- Directed by: Michael Sinclair
- Written by: Byron M. Jones Jon Macy David A. R. White Russell Wolfe
- Produced by: Byron M. Jones David A. R. White Russell Wolfe
- Starring: David A. R. White Eric Roberts Andrea Logan White
- Cinematography: Darren Rydstrom
- Edited by: Sean Paul Murphy
- Production company: Pure Flix Entertainment
- Distributed by: Echo Bridge Home Entertainment Pure Flix Entertainment
- Release date: November 17, 2009;
- Running time: 86 minutes
- Country: United States
- Language: English

= In the Blink of an Eye (2009 film) =

In the Blink of an Eye is a 2009 American film about the Rapture directed by Michael Sinclair and starring David A. R. White, Eric Roberts, and Andrea Logan White. It was released to DVD on November 17, 2009.

==Plot==
When detectives Larry and David are searching for a missing singer in an abandoned trailer park, David is shot at twice; with his cellphone taking the bullet that had been headed for his heart. David kills the kidnapper, when a man, Kevin, comes and tells him that he is taking the singer on a yacht for a few days. The cops get an invitation onto the yacht; Kevin is a suspect of other crimes, but their boss has nothing on him.

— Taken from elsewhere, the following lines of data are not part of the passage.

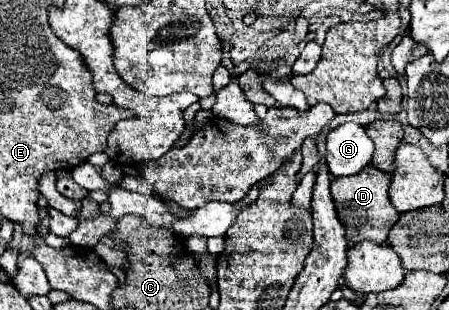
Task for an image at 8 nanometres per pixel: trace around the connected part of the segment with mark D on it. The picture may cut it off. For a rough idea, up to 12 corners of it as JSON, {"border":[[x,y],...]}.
{"border":[[373,165],[331,181],[349,245],[385,243],[399,219]]}

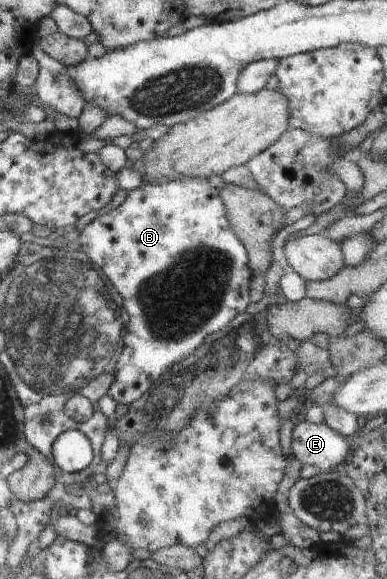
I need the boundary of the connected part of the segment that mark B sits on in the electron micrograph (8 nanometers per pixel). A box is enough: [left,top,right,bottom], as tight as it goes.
[78,178,253,405]

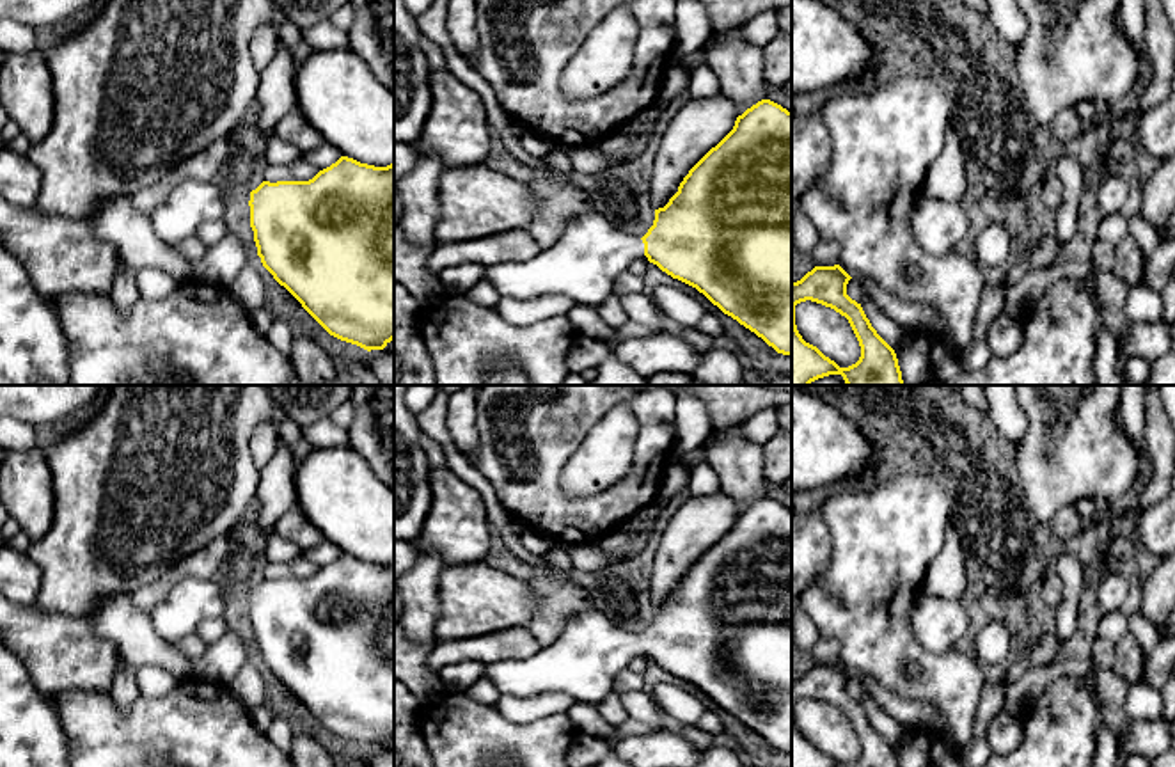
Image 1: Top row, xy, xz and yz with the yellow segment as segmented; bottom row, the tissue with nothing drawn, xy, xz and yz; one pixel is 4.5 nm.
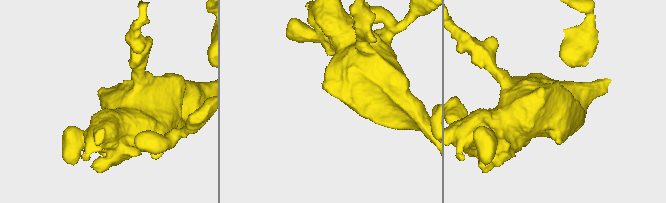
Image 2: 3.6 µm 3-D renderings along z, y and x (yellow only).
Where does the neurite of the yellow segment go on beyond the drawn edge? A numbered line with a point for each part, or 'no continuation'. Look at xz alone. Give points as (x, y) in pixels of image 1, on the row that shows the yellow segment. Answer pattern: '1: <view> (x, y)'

The detectives take their wives along on the yacht, telling them it's a vacation. As the boat departs, they discuss growing tensions between Israel and Iran. On the yacht, David's boss calls and tells him that the kidnapper had a picture of him sitting beside Kevin. David's wife Lori argues with him because he isn't paying attention to her. He asks Kevin about the photo, but Kevin claims he was just trying to get close to the glitz and glamour.

Lori is in her room with Larry's wife Suzette. They talk about how Jesus can give peace, which Lori states that she wants. Lori then asks God into her life and is saved. The next day she is upbeat. When Larry and Sue visit an island, Lori and David stay behind and have a picnic, and she tells him she loves him. He asks what has gotten into her and she responds coyly; he says he wants to rest after their picnic, and she goes to look for seashells. He closes his eyes, and when he wakes up, Lori, Suzette, and Larry have disappeared. When the crew tries to radio for help, they discover that disappearances are occurring worldwide. David falls asleep, only for the day to repeat.

David gradually realises that he is in a time loop, and that the Rapture is occurring. After numerous attempts to find a solution, he meets with Lori, Suzette, and Larry and gives himself to Christ.

Larry makes a call to his boss, who is then shocked when his town descends into chaos from the Rapture. Kevin finds Larry's glasses, and asks a friend if they have seen them.

==Cast==
- David A. R. White as David
- Eric Roberts as Captain Jones
- Andrea Logan White as Lori
- Lonnie Colón as Larry
- Anise Fuller as Suzette

== Release ==
In the Blink of an Eye was released to DVD on November 17, 2009. A week before the release, Pastor John Hagee (who is mentioned in the film) aired a special broadcast of his daily television program to discuss the importance of the film's message. The DVD includes several special features, including a commentary, making-of special and film trailers.

=== Reception ===
Angela Walker of ChristianCinema.com gave the film 3½ out of 5 stars, saying, "The camera action is very good... except for a few shots where the angles and distances don't seem quite right, it's a nice piece of cinematography." Russ Jones of the Christian Press said, "While the production values aren’t at the level of a major Hollywood film, this is a movie you can watch with your family and actually have significant issues to discuss."